### Data supplied

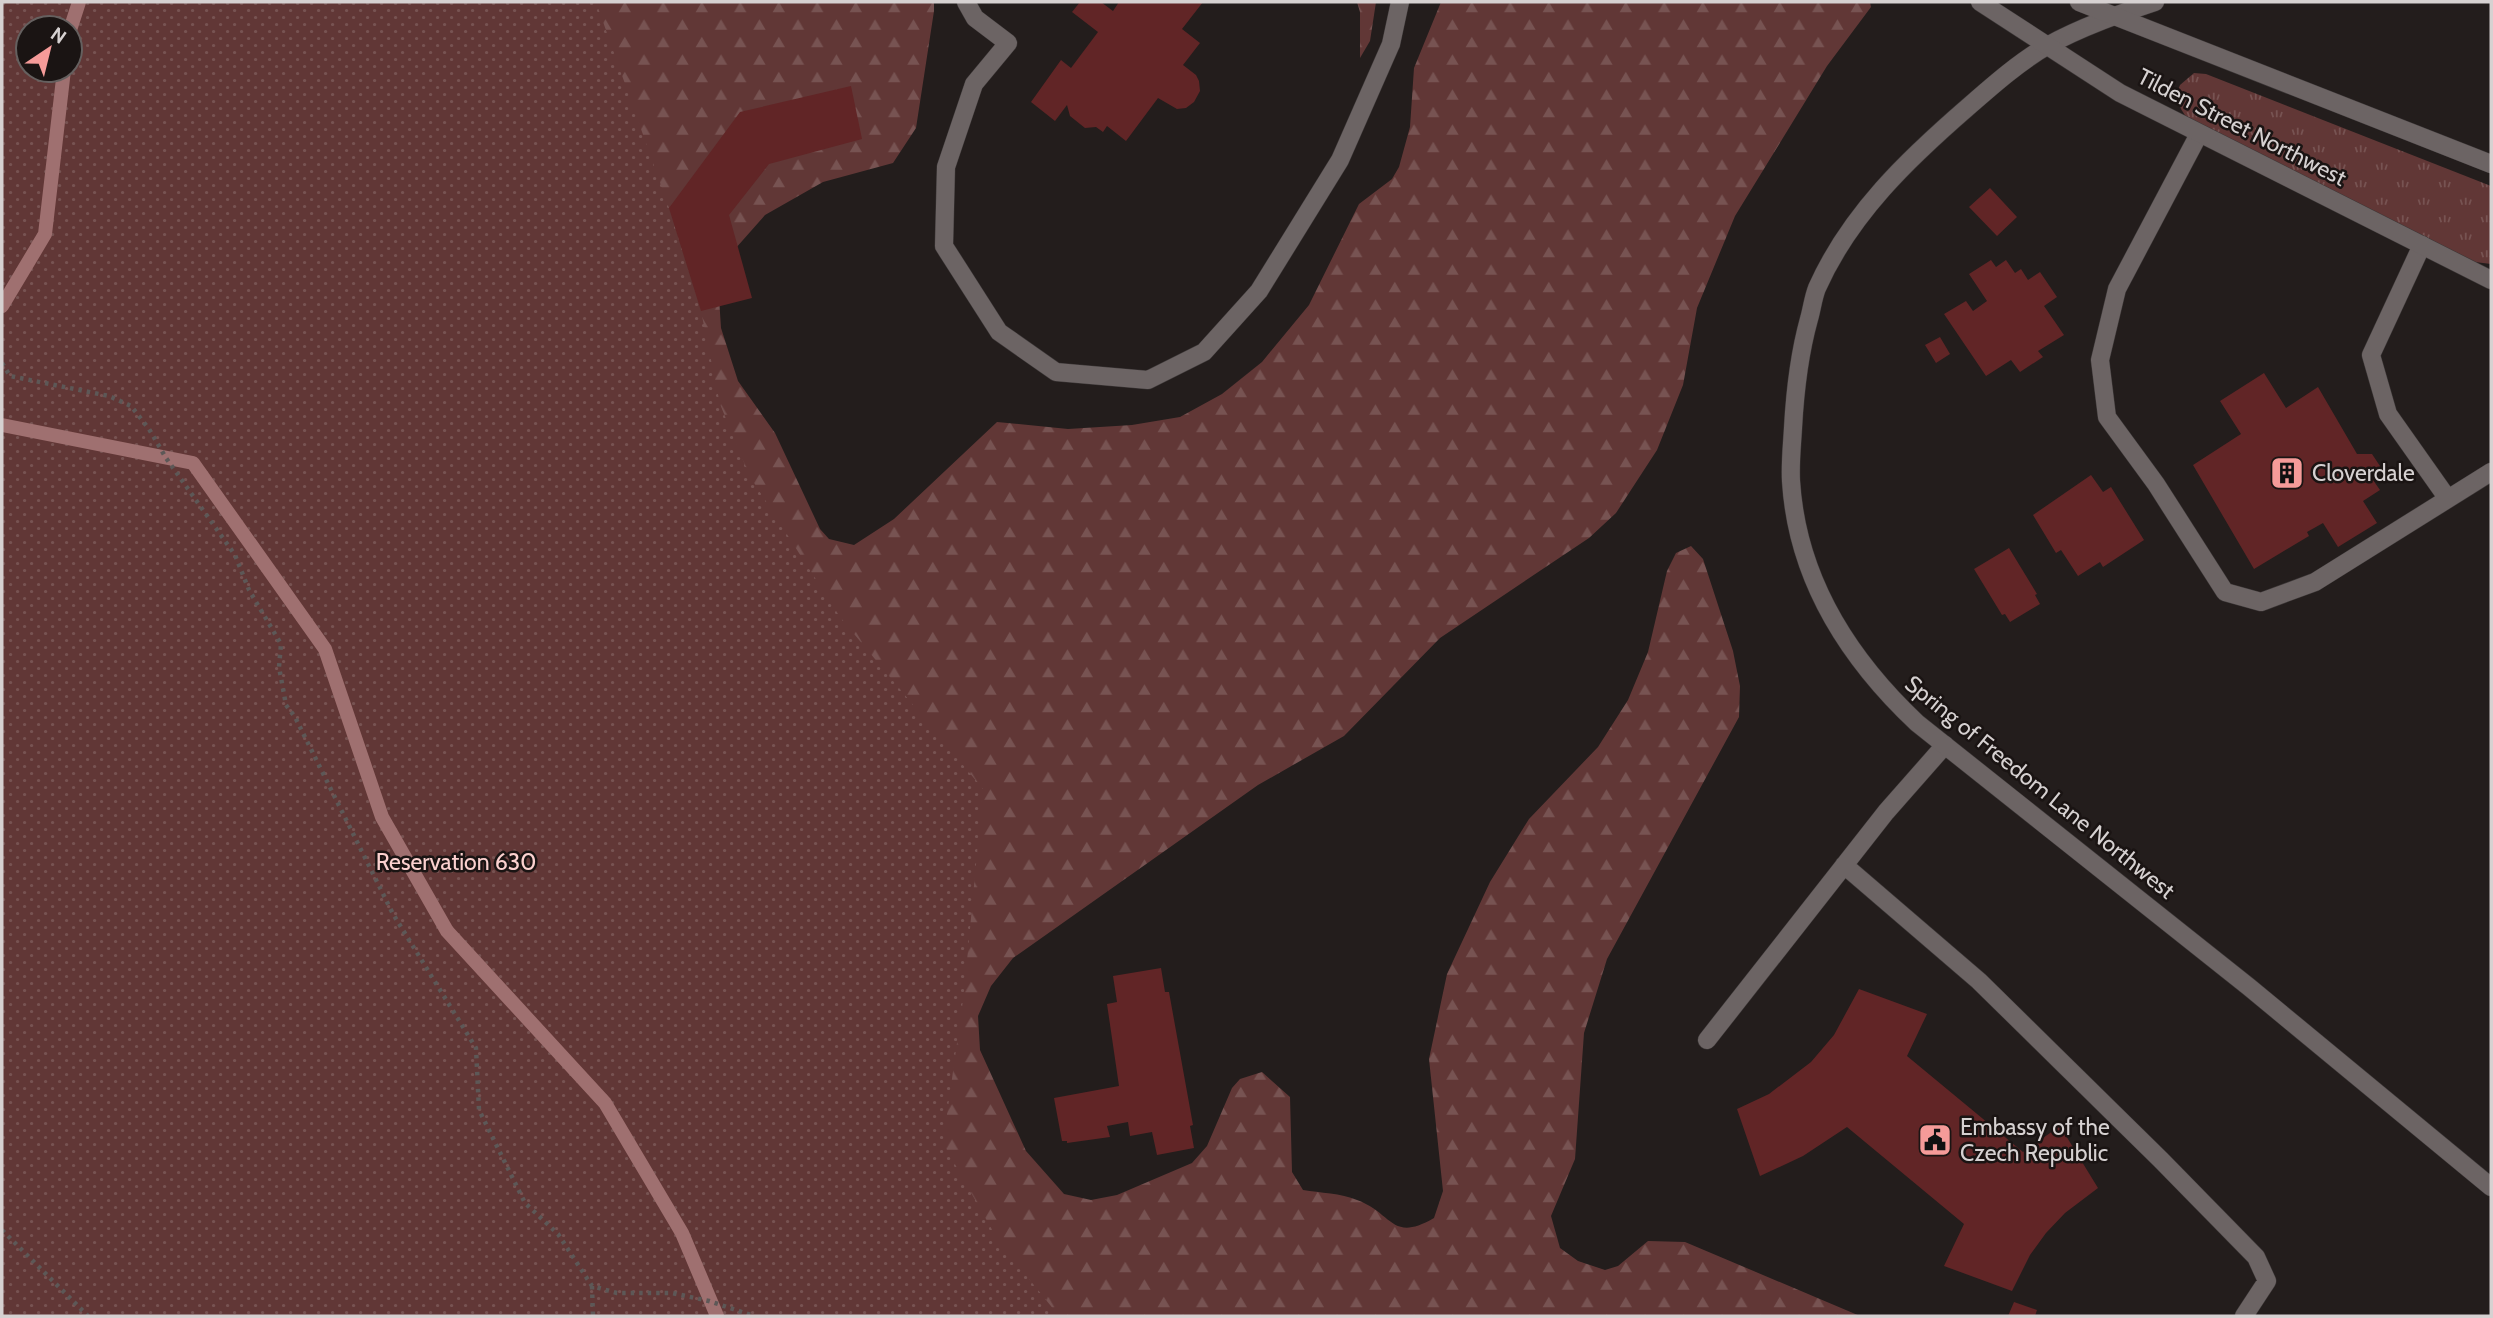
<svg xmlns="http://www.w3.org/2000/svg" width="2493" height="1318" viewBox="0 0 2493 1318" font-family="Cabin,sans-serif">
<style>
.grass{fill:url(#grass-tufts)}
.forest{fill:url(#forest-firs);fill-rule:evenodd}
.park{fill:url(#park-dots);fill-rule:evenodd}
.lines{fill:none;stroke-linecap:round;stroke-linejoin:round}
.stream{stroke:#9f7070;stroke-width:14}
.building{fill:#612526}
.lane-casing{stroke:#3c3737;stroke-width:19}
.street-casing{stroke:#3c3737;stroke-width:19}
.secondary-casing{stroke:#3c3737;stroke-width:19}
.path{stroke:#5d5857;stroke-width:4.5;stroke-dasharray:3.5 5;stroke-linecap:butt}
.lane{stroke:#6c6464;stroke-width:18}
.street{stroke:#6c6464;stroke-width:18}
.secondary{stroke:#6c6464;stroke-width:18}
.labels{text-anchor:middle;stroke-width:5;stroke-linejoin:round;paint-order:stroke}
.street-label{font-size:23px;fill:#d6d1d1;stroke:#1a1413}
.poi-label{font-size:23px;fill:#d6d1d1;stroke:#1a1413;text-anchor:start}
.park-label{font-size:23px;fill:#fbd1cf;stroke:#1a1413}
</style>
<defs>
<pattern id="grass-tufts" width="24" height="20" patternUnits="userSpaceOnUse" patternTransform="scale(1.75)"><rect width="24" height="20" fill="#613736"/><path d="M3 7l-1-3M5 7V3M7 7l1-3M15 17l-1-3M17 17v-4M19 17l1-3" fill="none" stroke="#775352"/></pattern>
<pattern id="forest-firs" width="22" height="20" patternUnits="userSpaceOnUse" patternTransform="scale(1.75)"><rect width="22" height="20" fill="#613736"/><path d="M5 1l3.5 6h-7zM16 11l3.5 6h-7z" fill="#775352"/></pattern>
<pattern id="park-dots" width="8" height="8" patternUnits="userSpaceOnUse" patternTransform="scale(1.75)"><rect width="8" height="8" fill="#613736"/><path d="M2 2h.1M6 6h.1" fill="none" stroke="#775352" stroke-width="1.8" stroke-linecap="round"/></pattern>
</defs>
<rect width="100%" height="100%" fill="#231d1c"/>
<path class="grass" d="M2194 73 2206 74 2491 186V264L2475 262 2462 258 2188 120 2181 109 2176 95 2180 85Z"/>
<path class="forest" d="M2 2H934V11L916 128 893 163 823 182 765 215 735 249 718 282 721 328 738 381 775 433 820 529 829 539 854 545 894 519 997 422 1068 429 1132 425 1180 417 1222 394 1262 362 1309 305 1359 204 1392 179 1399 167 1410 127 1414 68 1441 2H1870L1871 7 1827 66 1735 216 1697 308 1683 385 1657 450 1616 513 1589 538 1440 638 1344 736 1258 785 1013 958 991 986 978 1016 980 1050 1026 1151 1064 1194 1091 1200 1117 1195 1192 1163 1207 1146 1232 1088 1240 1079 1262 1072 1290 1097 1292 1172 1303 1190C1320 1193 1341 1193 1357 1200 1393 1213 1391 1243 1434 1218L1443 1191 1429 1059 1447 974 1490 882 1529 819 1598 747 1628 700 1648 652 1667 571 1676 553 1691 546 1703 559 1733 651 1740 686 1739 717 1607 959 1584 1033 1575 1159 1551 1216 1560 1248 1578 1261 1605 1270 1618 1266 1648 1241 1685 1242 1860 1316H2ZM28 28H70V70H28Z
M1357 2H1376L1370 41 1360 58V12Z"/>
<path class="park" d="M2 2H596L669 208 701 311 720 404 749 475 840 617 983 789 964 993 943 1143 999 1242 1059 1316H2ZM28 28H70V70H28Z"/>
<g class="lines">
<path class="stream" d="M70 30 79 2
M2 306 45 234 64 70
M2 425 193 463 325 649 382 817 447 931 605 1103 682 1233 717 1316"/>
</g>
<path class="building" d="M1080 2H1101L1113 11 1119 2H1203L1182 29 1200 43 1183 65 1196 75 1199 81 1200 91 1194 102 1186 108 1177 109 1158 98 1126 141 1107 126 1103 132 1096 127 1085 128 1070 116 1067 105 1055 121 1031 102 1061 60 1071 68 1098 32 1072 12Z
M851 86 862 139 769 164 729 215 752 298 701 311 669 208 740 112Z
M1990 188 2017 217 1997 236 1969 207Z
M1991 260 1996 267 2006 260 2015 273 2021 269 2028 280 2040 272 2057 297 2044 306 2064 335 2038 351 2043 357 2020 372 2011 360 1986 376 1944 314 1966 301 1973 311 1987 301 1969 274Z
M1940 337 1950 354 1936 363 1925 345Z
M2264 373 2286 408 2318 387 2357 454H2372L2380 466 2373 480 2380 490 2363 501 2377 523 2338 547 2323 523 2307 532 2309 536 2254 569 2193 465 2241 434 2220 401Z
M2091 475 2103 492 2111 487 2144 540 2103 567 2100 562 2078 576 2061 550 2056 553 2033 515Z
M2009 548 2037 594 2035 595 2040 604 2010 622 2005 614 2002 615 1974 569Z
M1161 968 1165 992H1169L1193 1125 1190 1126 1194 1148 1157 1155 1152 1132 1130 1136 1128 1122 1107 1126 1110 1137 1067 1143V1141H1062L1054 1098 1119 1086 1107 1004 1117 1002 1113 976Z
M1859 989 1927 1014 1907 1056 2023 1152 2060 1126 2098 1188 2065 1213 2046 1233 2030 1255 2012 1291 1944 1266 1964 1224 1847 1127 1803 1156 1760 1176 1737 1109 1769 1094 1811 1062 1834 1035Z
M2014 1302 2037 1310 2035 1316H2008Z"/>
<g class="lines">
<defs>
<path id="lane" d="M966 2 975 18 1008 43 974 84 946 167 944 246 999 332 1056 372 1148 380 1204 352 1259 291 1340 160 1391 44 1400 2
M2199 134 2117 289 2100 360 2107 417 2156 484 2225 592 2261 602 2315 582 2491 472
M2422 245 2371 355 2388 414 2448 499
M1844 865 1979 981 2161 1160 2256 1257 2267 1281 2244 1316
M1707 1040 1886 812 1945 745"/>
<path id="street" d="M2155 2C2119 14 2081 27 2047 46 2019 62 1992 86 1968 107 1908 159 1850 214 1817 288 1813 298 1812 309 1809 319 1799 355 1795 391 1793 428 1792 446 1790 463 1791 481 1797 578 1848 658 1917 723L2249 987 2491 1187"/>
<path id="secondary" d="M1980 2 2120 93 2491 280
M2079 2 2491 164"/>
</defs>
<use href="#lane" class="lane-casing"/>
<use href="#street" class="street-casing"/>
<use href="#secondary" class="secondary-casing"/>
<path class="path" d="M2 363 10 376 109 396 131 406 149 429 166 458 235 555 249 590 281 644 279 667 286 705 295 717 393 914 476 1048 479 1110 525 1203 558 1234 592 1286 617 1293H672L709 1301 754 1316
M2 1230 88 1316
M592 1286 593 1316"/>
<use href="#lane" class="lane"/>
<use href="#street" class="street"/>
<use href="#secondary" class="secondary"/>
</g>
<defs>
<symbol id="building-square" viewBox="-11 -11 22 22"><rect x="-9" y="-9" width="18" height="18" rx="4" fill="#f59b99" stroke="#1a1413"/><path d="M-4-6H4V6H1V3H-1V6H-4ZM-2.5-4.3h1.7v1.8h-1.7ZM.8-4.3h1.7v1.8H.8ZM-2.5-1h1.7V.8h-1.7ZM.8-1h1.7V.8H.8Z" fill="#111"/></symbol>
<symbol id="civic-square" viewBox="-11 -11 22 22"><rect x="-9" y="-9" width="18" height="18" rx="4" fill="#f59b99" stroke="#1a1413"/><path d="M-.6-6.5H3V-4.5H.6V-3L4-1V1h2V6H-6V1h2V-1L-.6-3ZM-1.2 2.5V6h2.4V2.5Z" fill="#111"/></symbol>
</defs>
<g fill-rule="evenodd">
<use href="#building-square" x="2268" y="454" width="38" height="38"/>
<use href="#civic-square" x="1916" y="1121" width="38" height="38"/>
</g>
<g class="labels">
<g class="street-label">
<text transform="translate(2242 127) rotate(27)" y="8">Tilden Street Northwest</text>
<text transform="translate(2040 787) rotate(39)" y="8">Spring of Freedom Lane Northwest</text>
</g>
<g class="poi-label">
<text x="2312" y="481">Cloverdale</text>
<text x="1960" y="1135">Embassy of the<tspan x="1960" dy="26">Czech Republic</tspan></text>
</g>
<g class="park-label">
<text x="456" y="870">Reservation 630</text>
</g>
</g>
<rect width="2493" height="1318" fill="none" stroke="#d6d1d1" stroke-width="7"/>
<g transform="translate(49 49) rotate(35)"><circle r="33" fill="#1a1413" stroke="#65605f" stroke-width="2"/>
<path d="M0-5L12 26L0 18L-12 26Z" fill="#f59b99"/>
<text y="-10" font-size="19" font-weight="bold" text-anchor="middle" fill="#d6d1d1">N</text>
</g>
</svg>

######

Return, from the material above, each line holding the string "casing".

.lane-casing{stroke:#3c3737;stroke-width:19}
.street-casing{stroke:#3c3737;stroke-width:19}
.secondary-casing{stroke:#3c3737;stroke-width:19}
<use href="#lane" class="lane-casing"/>
<use href="#street" class="street-casing"/>
<use href="#secondary" class="secondary-casing"/>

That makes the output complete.